It is now abundantly clear that the Automotive sector is undergoing a dramatic change globally. Technology is enabling a new breed of opportunity driving new innovations in the the development of cleaner, more efficient and safer vehicles. The rapid development of the digital economy is changing consumer expectations and old business models are being adapted, changed and even scrapped as a result. Political change is also creating new challenges for the automotive sector as the UK prepares for its withdrawal from the European Union.
Greater than 80% of the Automotive Industry operating in the UK are large global non-UK owned organisations
In the face of all this change, the primary objective of the UK automotive sector stays the same – to remain globally competitive, yet the challenges it faces on global stage as other nations accelerate their digital initiatives should not be underestimated. Greater than 80% of the Automotive Industry operating in the UK are large global non-UK owned organisations. As commercially, predominantly shareholder driven enterprises, they will make strategic geographic and sourcing decisions based on where they can maximise their competitiveness. In an ever-increasing competitive and complex world, their ability to innovate and engineer product robustly, rapidly and cost effectively will drive much of their future investment strategy.
The opportunities presented by the digitalisation of engineering and manufacturing in the UK will be critical. Nations that lead this transformation will attract investment from high-value global businesses and foster technical innovation. Those that don’t will risk losing these industries. Any such loss of UK product engineering capabilities will have negative long-term implications for all industrial sectors.

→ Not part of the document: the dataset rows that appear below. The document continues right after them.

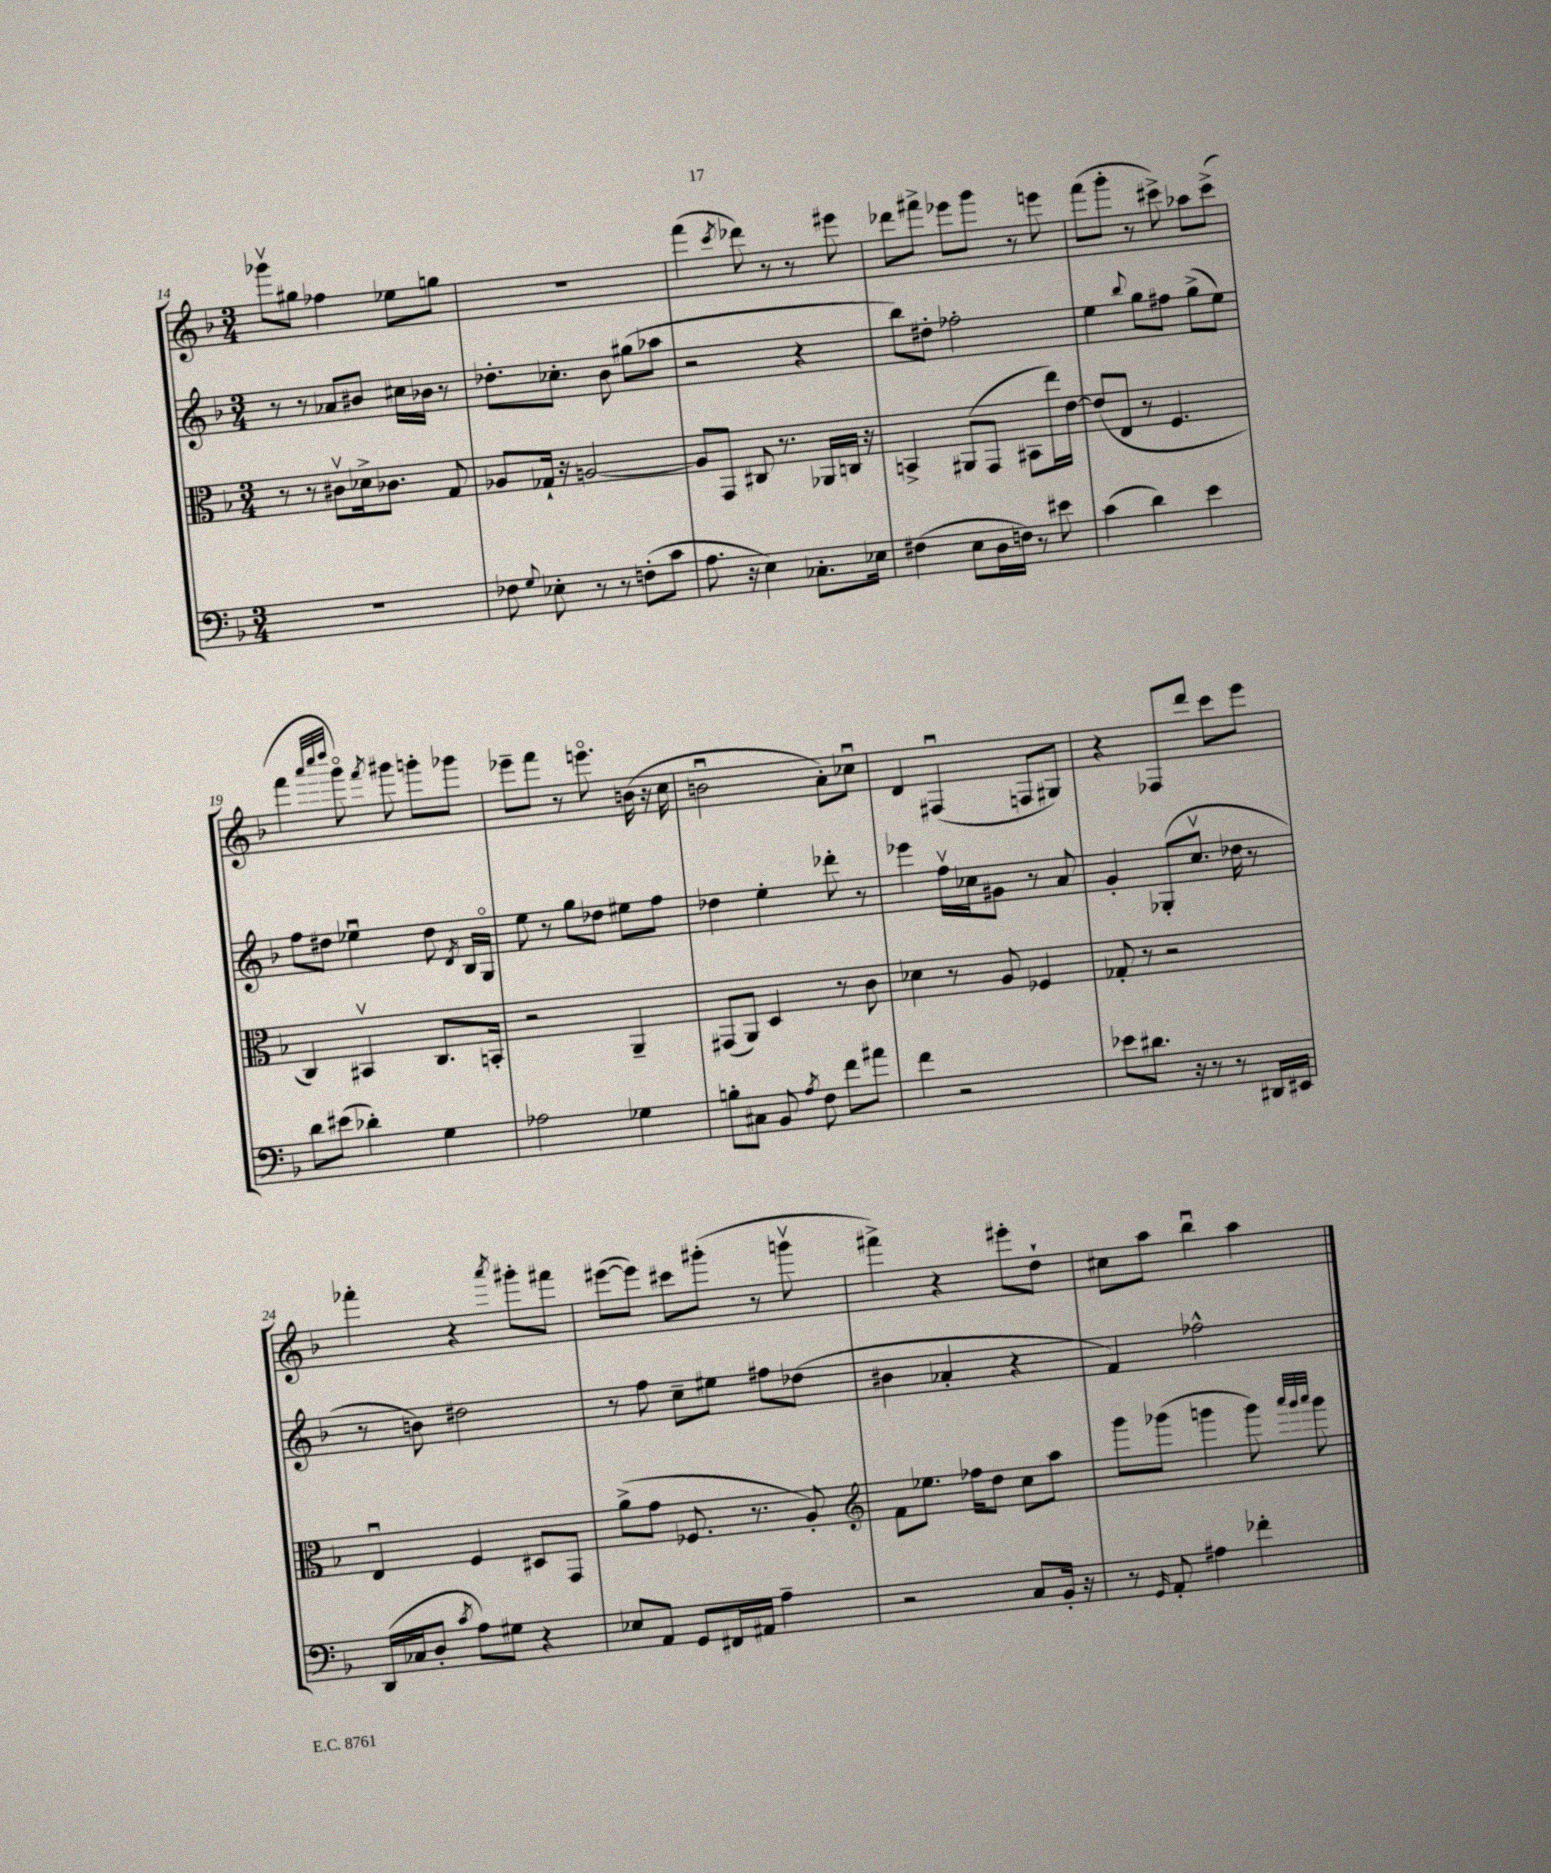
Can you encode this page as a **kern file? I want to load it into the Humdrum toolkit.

**kern	**kern	**kern	**kern
*part4	*part3	*part2	*part1
*staff4	*staff3	*staff2	*staff1
*clefF4	*clefC3	*clefG2	*clefG2
*k[b-]	*k[b-]	*k[b-]	*k[b-]
*M3/4	*M3/4	*M3/4	*M3/4
=14	=14	=14	=14
2.r	8r	8r	8ggg-Xv\L
.	8r	8r	8gg#X\J
.	8c#Xv\L	8a-X/L	4ff-X\
.	16d-X^\k	8b#X/J	.
.	8.c-X\J	.	.
.	.	16cc#X\LL	8ee-X\L
.	.	16b-X\JJ	.
.	8G/	8r	8ggn\J
=15	=15	=15	=15
8F-X\	8A-X/L	8.dd-X'\L	2.r
8qqG/	.	.	.
8E-X'\	16G-X`/Jk	.	.
.	16r	8.cc-X'\J	.
8r	[2An/	.	.
8r	.	8b-\	.
(8Fn'\L	.	(8gg#X\L	.
8c\J	.	8aa-X\J	.
=16	=16	=16	=16
8.A\	8A/L]	2r	(4fff\
.	8GG/J	.	.
16r	.	.	.
.	.	.	8qccc/
4E\)	8C#X/	.	8ddd-X\)
.	8.r	.	8r
8.C-X'\L	.	4r	8r
.	16AA-X/LL	.	.
.	16Cn/JJ	.	8eee#X\
16E-X\Jk	16r	.	.
=17	=17	=17	=17
(4F#X\	4BBn^/	8bb-\L)	8ddd-X\L
.	.	8dd#X'\J	8fff#X^\J
8E\L	(8AA#X/L	2ff-X'\	8eee-X\L
16D\L	8GG/J	.	8ggg\J
16Fn\JJ)	.	.	.
8r	8BB#X\L	.	8r
8e#X\	16ee\L)	.	8eeen\
.	[16e\JJ	.	.
=18	=18	=18	=18
(4c\	(8e/L]	4ee\	(8fff\L
.	8E/J	.	8ggg'\J
.	.	8qqbb-/	.
4d\)	8r	8gg\L	8r
.	4.F/	8ff#X\J	8ccc#X^\)
4e\	.	(8gg^\L	8aa-X\L
.	.	8ee\J)	(8ccc#^\J
!!LO:LB:g=z
=19	=19	=19	=19
8d\L	4C/)	8ff\L	4fff\
(8e#X\J	.	8dd#X\J	.
.	.	.	32qqaaa/LLL
.	.	.	32qqcccc/
.	.	.	32qqdddd/JJJ
4d-X'\)	4BB#Xv/	4ee-Xu\	8ggg\)
.	.	.	8qfff/
.	.	.	8ggg#X\
4G\	8.C/L	8dd#\	8gggn'\L
.	.	8qd/	.
.	.	16B-/LL	8ggg-X\J
.	16BBn'/Jk	16G/JJ	.
=20	=20	=20	=20
2A-X\	2r	8ee\	8eee-X~\L
.	.	8r	8fff\J
.	.	8gg\L	8r
.	.	8dd-X\J	8.eeen\
4G-X\	4AA~/	8ee#X\L	.
.	.	.	(16bn\
.	.	8ff\J	16r
.	.	.	16cc\
=21	=21	=21	=21
8Bn'\L	(8GG#X/L	4dd-X\	2bnu\
8C#X\J	8AA/J)	.	.
8BB-/	4D/	4ee'\	.
8qA/	.	.	.
8F\	.	.	.
8f\L	8r	8ddd-X'\	8a'\L)
8a#X\J	8c\	8r	8cc-Xu\J
=22	=22	=22	=22
4f\	4d-X\	4eee-X\	4d/
2r	8r	16ffv\LL	(4F#Xu/
.	.	16cc-X\J	.
.	8A/	8g#X\J	.
.	4F-X/	8r	8Fn/L
.	.	8a/	8G#X/J)
=23	=23	=23	=23
8e-X\L	8G-X'/	4g'/	4r
8.d#X\J	8r	.	.
.	2r	(8G-X'/L	8F-X/L
16r	.	.	.
8r	.	8.ccv/J	8ddd/J
8r	.	.	8ccc\L
.	.	16dd-X\	.
16DD#X/LL	.	8r	8eee\J
16EE#X/JJ	.	.	.
!!LO:LB:g=z
=24	=24	=24	=24
(16DD/LL	4Eu/	8r	4fff-X'\
16C-X/J	.	.	.
8D'/J	.	8bn\)	.
8qc/	.	.	.
8A\L)	4F/	2dd#X\	4r
8G#X\J	.	.	.
.	.	.	8qaaa/
4r	8D#X/L	.	8ggg#X'\L
.	8GG/J	.	8fff#X\J
=25	=25	=25	=25
8E-X/L	(8a^\L	8r	([8eee#X\L
8AA/J	8g\J	8ff\	8eee#\J])
8GG/L	8.F-X/	8cc~\L	8ccc#X\L
16FF#X/L	.	8ee#X\J	(8ggg#X'\J
16AA#X/JJ	8.r	.	.
4A~\	.	8ff#X\L	8r
.	8A'/)	(8dd-X\J	8gggnv\
=26	=26	=26	=26
*	*clefG2	*	*
2r	8f\L	4b#X\	4fff#X^\)
.	8.ee-X\J	.	.
.	.	4a-X'/	4r
.	16ff-X\KL	.	.
.	8dd\J	.	.
8C/L	8cc\L	4r	8eee#X'\L
16BB-'/Jk	8aa\J	.	8dd`\J
16r	.	.	.
=27	=27	=27	=27
8r	8ggg\L	4f/)	8cc#X\L
16qqGG/	.	.	.
8AA'/	(8ggg-X\J	.	8aa\J
4A#X\	4gggn\	2ff-X^^\	4bb-u\
4f-X'\	8ggg\)	.	4aa\
.	32qqaaa/LLL	.	.
.	32qqggg/	.	.
.	32qqaaa/JJJ	.	.
.	8ggg\	.	.
==	==	==	==
*-	*-	*-	*-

'Design & Engineering is the bridging capability between science/technology and manufacturing with greater than 75% of product life-time costs set early in the engineering process'
There is much talk of 'Industry 4.0' with the majority of the discussions currently centred on the digitalisation of our manufacturing processes. Whilst the direct impact on the manufacturing of a product is sometimes easier to understand and communicate, the term 'manufacturing' is sometimes used wrongly in the context of 'Manufacturing Industries' and this has led to a significant 'blind spot' when it come to the process of engineering, validating and certifying the product itself. Design & engineering is the fundamental bridging capability between science/technology and manufacturing enterprise, with greater than 75% of product life-time costs set early in the engineering process. It is highly influential over markets and industrial solutions with the choice of systems architectures, production processes and supply chain defined early in the development cycle.
A fundamental transformation of the product engineering process is essential to achieving future competitiveness.
Existing engineering capabilities, based on sequential approaches and extensive physical testing, are incapable of delivering the accelerating complexities of future product. This fundamental shortfall is common across all sectors, and is driven by increasing customer, environmental and legislative demands. Advanced engineering businesses, and their supply chains, must transform in order to compete. Amplifying the challenge, the definition of regulatory frameworks and subsequent compliance and in-service monitoring is matched in complexity. Natural evolution will fall significantly short of expectation. A fundamental transformation of the product engineering process is essential to achieving future competitiveness. Key to success will be the fusion of advanced digital technologies with best-in-class product engineering capabilities to deliver physical resource intensive processes in a digital environment. Higher resolution, faster and cheaper!
The first 3 Industrial Revolutions were forged in the UK by harnessing our sovereign might in science, innovation and engineering. As we seek to define our post-Brexit identity in a global market where protectionism is a growing reality, embracing our rich national digital landscape and re-asserting our innovation and engineering capabilities should sit at the heart of the 4th Industrial Revolution and our Industrial Strategy.
We must engage the next generation of engineers within a co-ordinated programme of engineering capability development...
If we are to succeed though, the Government, automotive sector, technology sectors, research establishments and academia must all work together. This means bringing digitalisation to the forefront of the Government’s new industrial strategy and working in partnership to ensure we grasp the opportunities this technological shift presents. We must engage the next generation of engineers within a co-ordinated programme of engineering capability development. We must exploit innovative ways for knowledge capture and user engagement to ensure that an appropriate workforce is available to secure a resilient capability. By doing this, we can help to ensure that the UK positions itself as progressive and innovative, and accelerates its inherent global competitiveness.
It is time to re-assert our Sovereign capability of product innovation and engineering and once again make it the sustainable engine room of our economy.